# [The problem]
Copy down every line of the data that follows exactly. Omit the pictures.

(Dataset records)
# # # # # # #
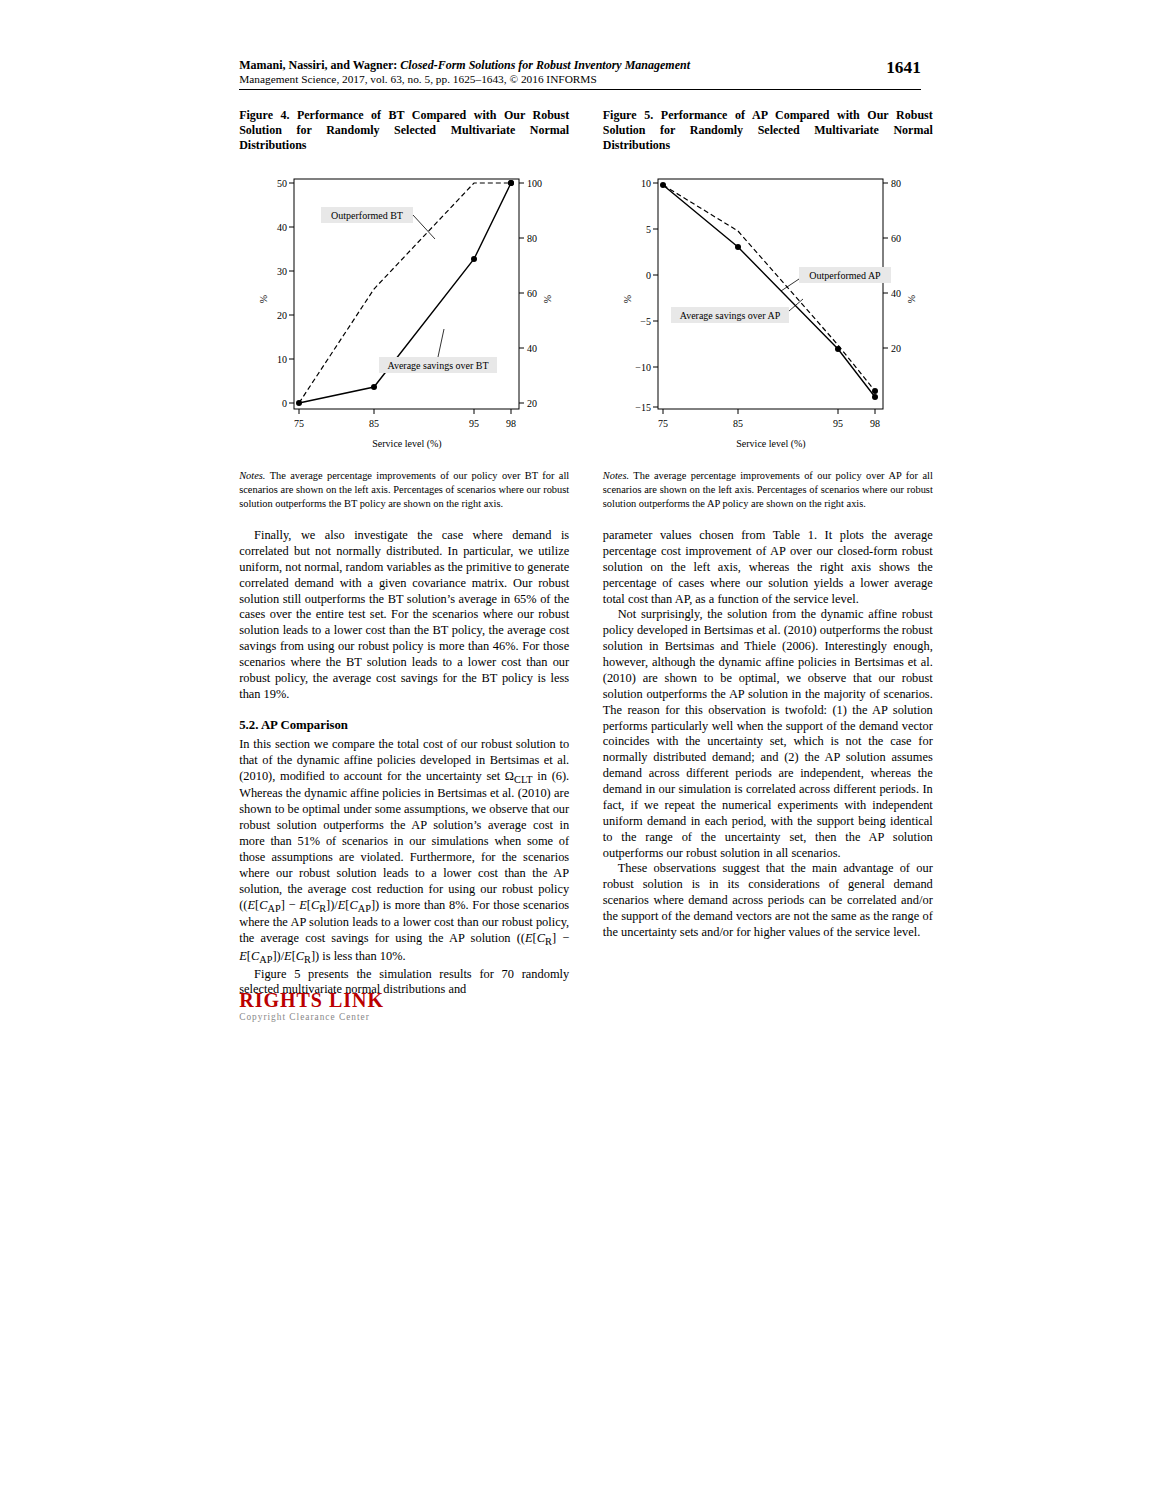Mamani, Nassiri, and Wagner: Closed-Form Solutions for Robust Inventory Management
Management Science, 2017, vol. 63, no. 5, pp. 1625–1643, © 2016 INFORMS
1641
Figure 4. Performance of BT Compared with Our Robust Solution for Randomly Selected Multivariate Normal Distributions
50 40 30 20 10 0 100 80 60 40 20 75 85 95 98 Service level (%) % % Outperformed BT Average savings over BT
Notes. The average percentage improvements of our policy over BT for all scenarios are shown on the left axis. Percentages of scenarios where our robust solution outperforms the BT policy are shown on the right axis.
Finally, we also investigate the case where demand is correlated but not normally distributed. In particular, we utilize uniform, not normal, random variables as the primitive to generate correlated demand with a given covariance matrix. Our robust solution still outperforms the BT solution’s average in 65% of the cases over the entire test set. For the scenarios where our robust solution leads to a lower cost than the BT policy, the average cost savings from using our robust policy is more than 46%. For those scenarios where the BT solution leads to a lower cost than our robust policy, the average cost savings for the BT policy is less than 19%.
5.2. AP Comparison
In this section we compare the total cost of our robust solution to that of the dynamic affine policies developed in Bertsimas et al. (2010), modified to account for the uncertainty set ΩCLT in (6). Whereas the dynamic affine policies in Bertsimas et al. (2010) are shown to be optimal under some assumptions, we observe that our robust solution outperforms the AP solution’s average cost in more than 51% of scenarios in our simulations when some of those assumptions are violated. Furthermore, for the scenarios where our robust solution leads to a lower cost than the AP solution, the average cost reduction for using our robust policy ((E[CAP] − E[CR])/E[CAP]) is more than 8%. For those scenarios where the AP solution leads to a lower cost than our robust policy, the average cost savings for using the AP solution ((E[CR] − E[CAP])/E[CR]) is less than 10%.
Figure 5 presents the simulation results for 70 randomly selected multivariate normal distributions and
Figure 5. Performance of AP Compared with Our Robust Solution for Randomly Selected Multivariate Normal Distributions
10 5 0 −5 −10 −15 80 60 40 20 75 85 95 98 Service level (%) % % Outperformed AP Average savings over AP
Notes. The average percentage improvements of our policy over AP for all scenarios are shown on the left axis. Percentages of scenarios where our robust solution outperforms the AP policy are shown on the right axis.
parameter values chosen from Table 1. It plots the average percentage cost improvement of AP over our closed-form robust solution on the left axis, whereas the right axis shows the percentage of cases where our solution yields a lower average total cost than AP, as a function of the service level.
Not surprisingly, the solution from the dynamic affine robust policy developed in Bertsimas et al. (2010) outperforms the robust solution in Bertsimas and Thiele (2006). Interestingly enough, however, although the dynamic affine policies in Bertsimas et al. (2010) are shown to be optimal, we observe that our robust solution outperforms the AP solution in the majority of scenarios. The reason for this observation is twofold: (1) the AP solution performs particularly well when the support of the demand vector coincides with the uncertainty set, which is not the case for normally distributed demand; and (2) the AP solution assumes demand across different periods are independent, whereas the demand in our simulation is correlated across different periods. In fact, if we repeat the numerical experiments with independent uniform demand in each period, with the support being identical to the range of the uncertainty set, then the AP solution outperforms our robust solution in all scenarios.
These observations suggest that the main advantage of our robust solution is in its considerations of general demand scenarios where demand across periods can be correlated and/or the support of the demand vectors are not the same as the range of the uncertainty sets and/or for higher values of the service level.
RIGHTS LINK
Copyright Clearance Center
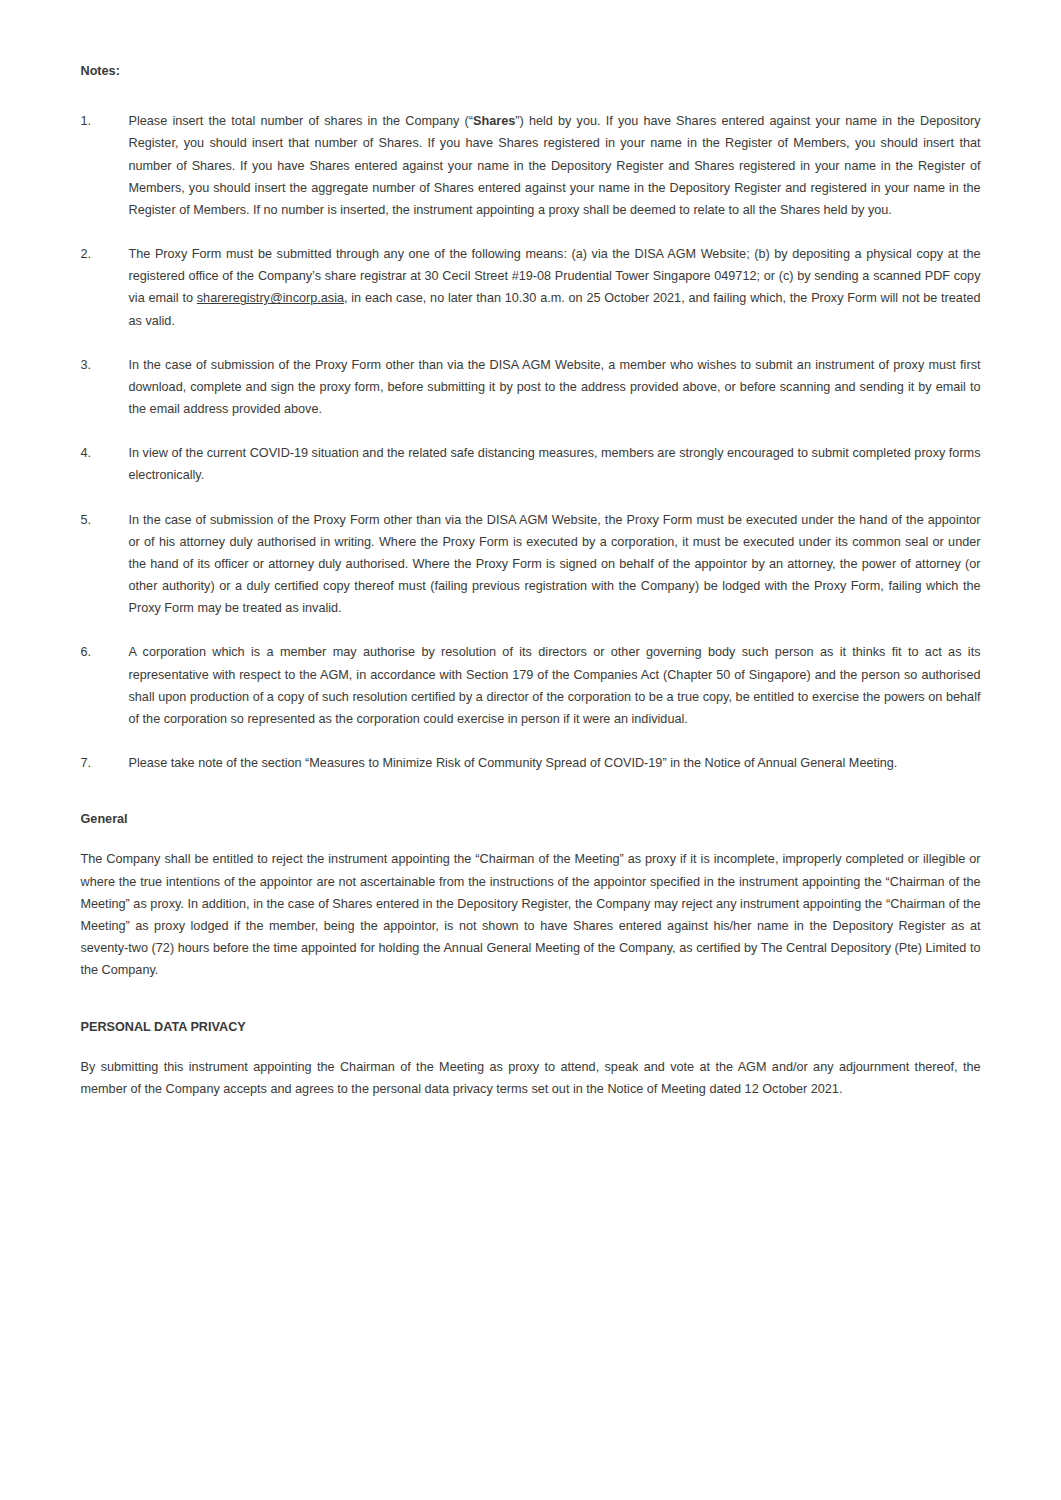Notes:
Please insert the total number of shares in the Company (“Shares”) held by you. If you have Shares entered against your name in the Depository Register, you should insert that number of Shares. If you have Shares registered in your name in the Register of Members, you should insert that number of Shares. If you have Shares entered against your name in the Depository Register and Shares registered in your name in the Register of Members, you should insert the aggregate number of Shares entered against your name in the Depository Register and registered in your name in the Register of Members. If no number is inserted, the instrument appointing a proxy shall be deemed to relate to all the Shares held by you.
The Proxy Form must be submitted through any one of the following means: (a) via the DISA AGM Website; (b) by depositing a physical copy at the registered office of the Company’s share registrar at 30 Cecil Street #19-08 Prudential Tower Singapore 049712; or (c) by sending a scanned PDF copy via email to shareregistry@incorp.asia, in each case, no later than 10.30 a.m. on 25 October 2021, and failing which, the Proxy Form will not be treated as valid.
In the case of submission of the Proxy Form other than via the DISA AGM Website, a member who wishes to submit an instrument of proxy must first download, complete and sign the proxy form, before submitting it by post to the address provided above, or before scanning and sending it by email to the email address provided above.
In view of the current COVID-19 situation and the related safe distancing measures, members are strongly encouraged to submit completed proxy forms electronically.
In the case of submission of the Proxy Form other than via the DISA AGM Website, the Proxy Form must be executed under the hand of the appointor or of his attorney duly authorised in writing. Where the Proxy Form is executed by a corporation, it must be executed under its common seal or under the hand of its officer or attorney duly authorised. Where the Proxy Form is signed on behalf of the appointor by an attorney, the power of attorney (or other authority) or a duly certified copy thereof must (failing previous registration with the Company) be lodged with the Proxy Form, failing which the Proxy Form may be treated as invalid.
A corporation which is a member may authorise by resolution of its directors or other governing body such person as it thinks fit to act as its representative with respect to the AGM, in accordance with Section 179 of the Companies Act (Chapter 50 of Singapore) and the person so authorised shall upon production of a copy of such resolution certified by a director of the corporation to be a true copy, be entitled to exercise the powers on behalf of the corporation so represented as the corporation could exercise in person if it were an individual.
Please take note of the section “Measures to Minimize Risk of Community Spread of COVID-19” in the Notice of Annual General Meeting.
General
The Company shall be entitled to reject the instrument appointing the “Chairman of the Meeting” as proxy if it is incomplete, improperly completed or illegible or where the true intentions of the appointor are not ascertainable from the instructions of the appointor specified in the instrument appointing the “Chairman of the Meeting” as proxy. In addition, in the case of Shares entered in the Depository Register, the Company may reject any instrument appointing the “Chairman of the Meeting” as proxy lodged if the member, being the appointor, is not shown to have Shares entered against his/her name in the Depository Register as at seventy-two (72) hours before the time appointed for holding the Annual General Meeting of the Company, as certified by The Central Depository (Pte) Limited to the Company.
PERSONAL DATA PRIVACY
By submitting this instrument appointing the Chairman of the Meeting as proxy to attend, speak and vote at the AGM and/or any adjournment thereof, the member of the Company accepts and agrees to the personal data privacy terms set out in the Notice of Meeting dated 12 October 2021.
# # # # # # #
# [Task result]
Mamani, Nassiri, and Wagner: Closed-Form Solutions for Robust Inventory Management
Management Science, 2017, vol. 63, no. 5, pp. 1625–1643, © 2016 INFORMS
1641
Figure 4. Performance of BT Compared with Our Robust Solution for Randomly Selected Multivariate Normal Distributions
50 40 30 20 10 0 100 80 60 40 20 75 85 95 98 Service level (%) % % Outperformed BT Average savings over BT
Notes. The average percentage improvements of our policy over BT for all scenarios are shown on the left axis. Percentages of scenarios where our robust solution outperforms the BT policy are shown on the right axis.
Finally, we also investigate the case where demand is correlated but not normally distributed. In particular, we utilize uniform, not normal, random variables as the primitive to generate correlated demand with a given covariance matrix. Our robust solution still outperforms the BT solution’s average in 65% of the cases over the entire test set. For the scenarios where our robust solution leads to a lower cost than the BT policy, the average cost savings from using our robust policy is more than 46%. For those scenarios where the BT solution leads to a lower cost than our robust policy, the average cost savings for the BT policy is less than 19%.
5.2. AP Comparison
In this section we compare the total cost of our robust solution to that of the dynamic affine policies developed in Bertsimas et al. (2010), modified to account for the uncertainty set ΩCLT in (6). Whereas the dynamic affine policies in Bertsimas et al. (2010) are shown to be optimal under some assumptions, we observe that our robust solution outperforms the AP solution’s average cost in more than 51% of scenarios in our simulations when some of those assumptions are violated. Furthermore, for the scenarios where our robust solution leads to a lower cost than the AP solution, the average cost reduction for using our robust policy ((E[CAP] − E[CR])/E[CAP]) is more than 8%. For those scenarios where the AP solution leads to a lower cost than our robust policy, the average cost savings for using the AP solution ((E[CR] − E[CAP])/E[CR]) is less than 10%.
Figure 5 presents the simulation results for 70 randomly selected multivariate normal distributions and
Figure 5. Performance of AP Compared with Our Robust Solution for Randomly Selected Multivariate Normal Distributions
10 5 0 −5 −10 −15 80 60 40 20 75 85 95 98 Service level (%) % % Outperformed AP Average savings over AP
Notes. The average percentage improvements of our policy over AP for all scenarios are shown on the left axis. Percentages of scenarios where our robust solution outperforms the AP policy are shown on the right axis.
parameter values chosen from Table 1. It plots the average percentage cost improvement of AP over our closed-form robust solution on the left axis, whereas the right axis shows the percentage of cases where our solution yields a lower average total cost than AP, as a function of the service level.
Not surprisingly, the solution from the dynamic affine robust policy developed in Bertsimas et al. (2010) outperforms the robust solution in Bertsimas and Thiele (2006). Interestingly enough, however, although the dynamic affine policies in Bertsimas et al. (2010) are shown to be optimal, we observe that our robust solution outperforms the AP solution in the majority of scenarios. The reason for this observation is twofold: (1) the AP solution performs particularly well when the support of the demand vector coincides with the uncertainty set, which is not the case for normally distributed demand; and (2) the AP solution assumes demand across different periods are independent, whereas the demand in our simulation is correlated across different periods. In fact, if we repeat the numerical experiments with independent uniform demand in each period, with the support being identical to the range of the uncertainty set, then the AP solution outperforms our robust solution in all scenarios.
These observations suggest that the main advantage of our robust solution is in its considerations of general demand scenarios where demand across periods can be correlated and/or the support of the demand vectors are not the same as the range of the uncertainty sets and/or for higher values of the service level.
RIGHTS LINK
Copyright Clearance Center
Notes:
Please insert the total number of shares in the Company (“Shares”) held by you. If you have Shares entered against your name in the Depository Register, you should insert that number of Shares. If you have Shares registered in your name in the Register of Members, you should insert that number of Shares. If you have Shares entered against your name in the Depository Register and Shares registered in your name in the Register of Members, you should insert the aggregate number of Shares entered against your name in the Depository Register and registered in your name in the Register of Members. If no number is inserted, the instrument appointing a proxy shall be deemed to relate to all the Shares held by you.
The Proxy Form must be submitted through any one of the following means: (a) via the DISA AGM Website; (b) by depositing a physical copy at the registered office of the Company’s share registrar at 30 Cecil Street #19-08 Prudential Tower Singapore 049712; or (c) by sending a scanned PDF copy via email to shareregistry@incorp.asia, in each case, no later than 10.30 a.m. on 25 October 2021, and failing which, the Proxy Form will not be treated as valid.
In the case of submission of the Proxy Form other than via the DISA AGM Website, a member who wishes to submit an instrument of proxy must first download, complete and sign the proxy form, before submitting it by post to the address provided above, or before scanning and sending it by email to the email address provided above.
In view of the current COVID-19 situation and the related safe distancing measures, members are strongly encouraged to submit completed proxy forms electronically.
In the case of submission of the Proxy Form other than via the DISA AGM Website, the Proxy Form must be executed under the hand of the appointor or of his attorney duly authorised in writing. Where the Proxy Form is executed by a corporation, it must be executed under its common seal or under the hand of its officer or attorney duly authorised. Where the Proxy Form is signed on behalf of the appointor by an attorney, the power of attorney (or other authority) or a duly certified copy thereof must (failing previous registration with the Company) be lodged with the Proxy Form, failing which the Proxy Form may be treated as invalid.
A corporation which is a member may authorise by resolution of its directors or other governing body such person as it thinks fit to act as its representative with respect to the AGM, in accordance with Section 179 of the Companies Act (Chapter 50 of Singapore) and the person so authorised shall upon production of a copy of such resolution certified by a director of the corporation to be a true copy, be entitled to exercise the powers on behalf of the corporation so represented as the corporation could exercise in person if it were an individual.
Please take note of the section “Measures to Minimize Risk of Community Spread of COVID-19” in the Notice of Annual General Meeting.
General
The Company shall be entitled to reject the instrument appointing the “Chairman of the Meeting” as proxy if it is incomplete, improperly completed or illegible or where the true intentions of the appointor are not ascertainable from the instructions of the appointor specified in the instrument appointing the “Chairman of the Meeting” as proxy. In addition, in the case of Shares entered in the Depository Register, the Company may reject any instrument appointing the “Chairman of the Meeting” as proxy lodged if the member, being the appointor, is not shown to have Shares entered against his/her name in the Depository Register as at seventy-two (72) hours before the time appointed for holding the Annual General Meeting of the Company, as certified by The Central Depository (Pte) Limited to the Company.
PERSONAL DATA PRIVACY
By submitting this instrument appointing the Chairman of the Meeting as proxy to attend, speak and vote at the AGM and/or any adjournment thereof, the member of the Company accepts and agrees to the personal data privacy terms set out in the Notice of Meeting dated 12 October 2021.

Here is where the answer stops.